While “Cosi’s” setting has changed, the story stays the same. A man, Don Alfonso, bets two soldiers, Guglielmo and Ferrando, that their lovers will cheat on them if they go to fight in the Korean War.
The soldiers accept Alfonso’s bet and try to woo each other’s lover in disguise. The women then fall in love with the disguised men and lose their honor.
“Cosi” is about the loss of innocence but is also a psychological comedy, Ocel said.
“It’s not very nice, and it’s not particularly pleasant — the outcome,” he said. “I mean, can you imagine two guys betting on their girlfriends’ fidelities? This is a joke, I mean, it’s a bet. But the girls don’t know it.”
Because of the lack of attention-grabbing comedy, achieving the comedic effect was the most difficult part of the opera, said Julie Maykowski, who plays Despina.

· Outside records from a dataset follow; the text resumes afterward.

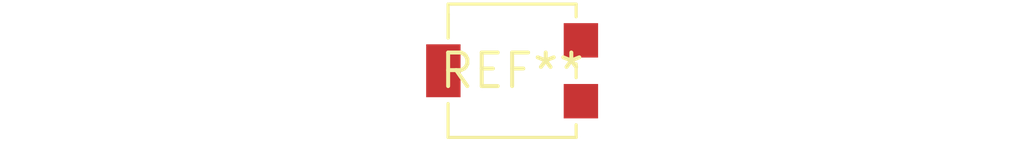
<source format=kicad_pcb>
(kicad_pcb (version 20240108) (generator pcbnew)

  (general
    (thickness 1.6)
  )

  (paper "A4")
  (layers
    (0 "F.Cu" signal)
    (31 "B.Cu" signal)
    (32 "B.Adhes" user "B.Adhesive")
    (33 "F.Adhes" user "F.Adhesive")
    (34 "B.Paste" user)
    (35 "F.Paste" user)
    (36 "B.SilkS" user "B.Silkscreen")
    (37 "F.SilkS" user "F.Silkscreen")
    (38 "B.Mask" user)
    (39 "F.Mask" user)
    (40 "Dwgs.User" user "User.Drawings")
    (41 "Cmts.User" user "User.Comments")
    (42 "Eco1.User" user "User.Eco1")
    (43 "Eco2.User" user "User.Eco2")
    (44 "Edge.Cuts" user)
    (45 "Margin" user)
    (46 "B.CrtYd" user "B.Courtyard")
    (47 "F.CrtYd" user "F.Courtyard")
    (48 "B.Fab" user)
    (49 "F.Fab" user)
    (50 "User.1" user)
    (51 "User.2" user)
    (52 "User.3" user)
    (53 "User.4" user)
    (54 "User.5" user)
    (55 "User.6" user)
    (56 "User.7" user)
    (57 "User.8" user)
    (58 "User.9" user)
  )

  (setup
    (pad_to_mask_clearance 0)
    (pcbplotparams
      (layerselection 0x00010fc_ffffffff)
      (plot_on_all_layers_selection 0x0000000_00000000)
      (disableapertmacros false)
      (usegerberextensions false)
      (usegerberattributes false)
      (usegerberadvancedattributes false)
      (creategerberjobfile false)
      (dashed_line_dash_ratio 12.000000)
      (dashed_line_gap_ratio 3.000000)
      (svgprecision 4)
      (plotframeref false)
      (viasonmask false)
      (mode 1)
      (useauxorigin false)
      (hpglpennumber 1)
      (hpglpenspeed 20)
      (hpglpendiameter 15.000000)
      (dxfpolygonmode false)
      (dxfimperialunits false)
      (dxfusepcbnewfont false)
      (psnegative false)
      (psa4output false)
      (plotreference false)
      (plotvalue false)
      (plotinvisibletext false)
      (sketchpadsonfab false)
      (subtractmaskfromsilk false)
      (outputformat 1)
      (mirror false)
      (drillshape 1)
      (scaleselection 1)
      (outputdirectory "")
    )
  )

  (net 0 "")

  (footprint "Potentiometer_Bourns_3224G_Horizontal" (layer "F.Cu") (at 0 0))

)

</source>
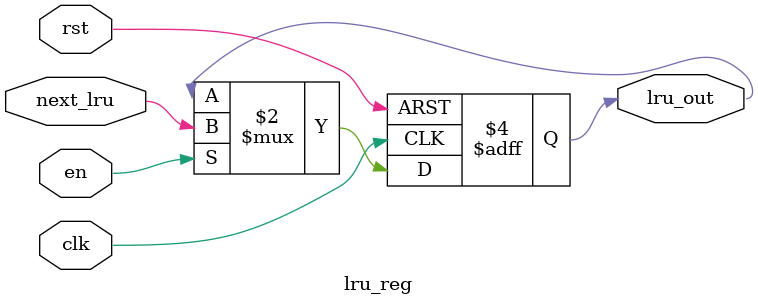
<source format=v>
module lru_reg(
    input  wire clk,
    input  wire rst,
    input  wire en,
    input  wire next_lru,
    output reg  lru_out
);
    always @(posedge clk or posedge rst) begin
        if (rst)
            lru_out <= 1'b0;
        else if (en)
            lru_out <= next_lru;
    end
endmodule

</source>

“This is a shtick-free production, and I have a whole bag of shtick,” said Maykowski, Colorado Springs, Colo., doctorate student. “But to try and find the humor the real way, that has been real hard for me.”
This is isn’t the first time that “Cosi” has been updated. The 2004 film, “Closer,” used the same idea and used music from the opera for the soundtrack.
The English translation of the phrase “cosi fan tutte” roughly means “all women are like that,” or fallible, Wrensch said. This is the moral Alfonso is trying to teach the soldiers.
She said the other moral of the opera is about learning from life’s lessons.
“The moral of the story is that you learn a lesson from every journey you take,” Wrensch said. “And you gotta see the humor in that.”
Ocel plans to give the play, “Candide,” a similar setting remake this spring when he directs it. In his version, Westphalia, a province in Germany, will be the University of Kansas and Pangloss will be a professor.